'Stowaway' looks good. There are some great ideas here. The issue I think I have is that the narrative includes too many for the unfolding drama to feel believable.
The production and set design is outstanding. MTS-42 looks great, interior and exterior alike. The inside perhaps looks more spacious than reflects real vessels, but that's an aspect we can chalk up to movie magic, if not simply the necessities of filming. I'm a big fan of Volker Bertelmann's score, employing stirring, swelling strings and sparse piano to impart the grandeur of space, and the growing suspense of the scenario.
The cast is small but impressive in its assemblage, and excellent in their craft. Toni Collette is consistently underappreciated, and Daniel Dae Kim is solid. It feels strange to see Shamier Anderson here in a dramatic role compared to the more action-oriented stylings of 'Wynonna Earp,' but he's clearly capable. At least to me, Anna Kendrick is the greatest surprise of all; I feel like I had no idea who she was for the longest time, but all of a sudden she's everywhere, and I'm pleased with her performance here.
Maybe someone more knowledgeable about engineering or space missions will find more to criticize, but to my senses everything about 'Stowaway' looks and sounds good. Yet the screenplay just feels too busy to truly work, in the course of events generally and in the small details that build it all up. Even at the most basic root idea - it's a rather large leap to suspend our disbelief that a mission could launch with another individual on board, without anyone's knowledge. Every mounting problem that the crew faces thereafter only further chips away at the artificial credulity that storytellers require of their audience. Where 'Stowaway' could have been a relatively simple yet impactful tale of science fiction, instead it becomes a giant exploration of "Okay, but WHAT IF..." requiring one presupposition on top of another. As an exercise of our imagination it's more strenuous than it is invigorating.
It's not all bad. For all the accumulating urgency that raises my skepticism, the character drama is engrossing, and I enjoy everyone's performances. Increasingly far-fetched as the tale becomes, there are thrills nonetheless along the way, even despite a few lapses in writing and judgment that defy even the most rudimentary scientific knowledge. There are some eye-catching shots arranged here, too. Honestly, I wanted to like this more than I did.
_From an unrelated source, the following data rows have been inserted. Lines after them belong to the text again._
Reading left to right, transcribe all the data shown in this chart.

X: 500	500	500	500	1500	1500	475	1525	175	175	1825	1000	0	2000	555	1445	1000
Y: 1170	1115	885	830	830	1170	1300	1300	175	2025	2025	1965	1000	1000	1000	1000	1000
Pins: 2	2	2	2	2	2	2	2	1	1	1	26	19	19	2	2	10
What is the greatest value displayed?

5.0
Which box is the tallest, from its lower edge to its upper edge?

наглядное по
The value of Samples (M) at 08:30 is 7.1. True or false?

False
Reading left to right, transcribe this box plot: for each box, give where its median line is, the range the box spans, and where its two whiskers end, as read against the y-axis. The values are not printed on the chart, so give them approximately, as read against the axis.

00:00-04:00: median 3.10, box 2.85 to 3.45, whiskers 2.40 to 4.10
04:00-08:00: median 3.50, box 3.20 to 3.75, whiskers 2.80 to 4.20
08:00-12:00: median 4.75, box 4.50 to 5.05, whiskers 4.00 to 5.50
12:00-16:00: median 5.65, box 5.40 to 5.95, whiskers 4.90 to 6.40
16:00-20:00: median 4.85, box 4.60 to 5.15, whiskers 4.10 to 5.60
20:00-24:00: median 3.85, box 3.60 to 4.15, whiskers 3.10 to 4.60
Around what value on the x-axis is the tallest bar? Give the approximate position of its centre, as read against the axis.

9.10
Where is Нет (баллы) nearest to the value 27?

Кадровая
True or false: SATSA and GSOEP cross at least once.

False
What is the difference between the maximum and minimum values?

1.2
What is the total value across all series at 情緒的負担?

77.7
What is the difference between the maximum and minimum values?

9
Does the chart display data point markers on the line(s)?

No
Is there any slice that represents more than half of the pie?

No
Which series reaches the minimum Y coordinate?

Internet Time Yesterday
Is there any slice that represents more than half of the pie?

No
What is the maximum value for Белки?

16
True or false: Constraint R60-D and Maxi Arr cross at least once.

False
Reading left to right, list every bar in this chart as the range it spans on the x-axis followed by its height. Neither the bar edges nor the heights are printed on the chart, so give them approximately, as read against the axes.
The ending, for better and for worse, kind of summarizes all of 'Stowaway' in a nutshell by being quite a mixed bag. Even given so little to do in the final moments, I think the cast does well. I once more appreciate Bertelmann's score, emphasizing this last emotional beat of the film. And the very last shot, uncomplicated as it is, is the perfect note to close on. It's regrettable that this conclusion is marred by special effects to needlessly visualize something we wouldn't see in actuality, and by a voiceover that is 100% extraneous, and unwanted.
I have to say I'm a little disappointed. The initial concept is a bit dubious, but I'm willing to take my suspension of disbelief pretty far, and give allowances for a number of storytelling and film-making idiosyncrasies. I was looking forward to watching 'Stowaway,' and in the end I found it slightly wanting. It's worth watching, in my opinion, but temper your expectations.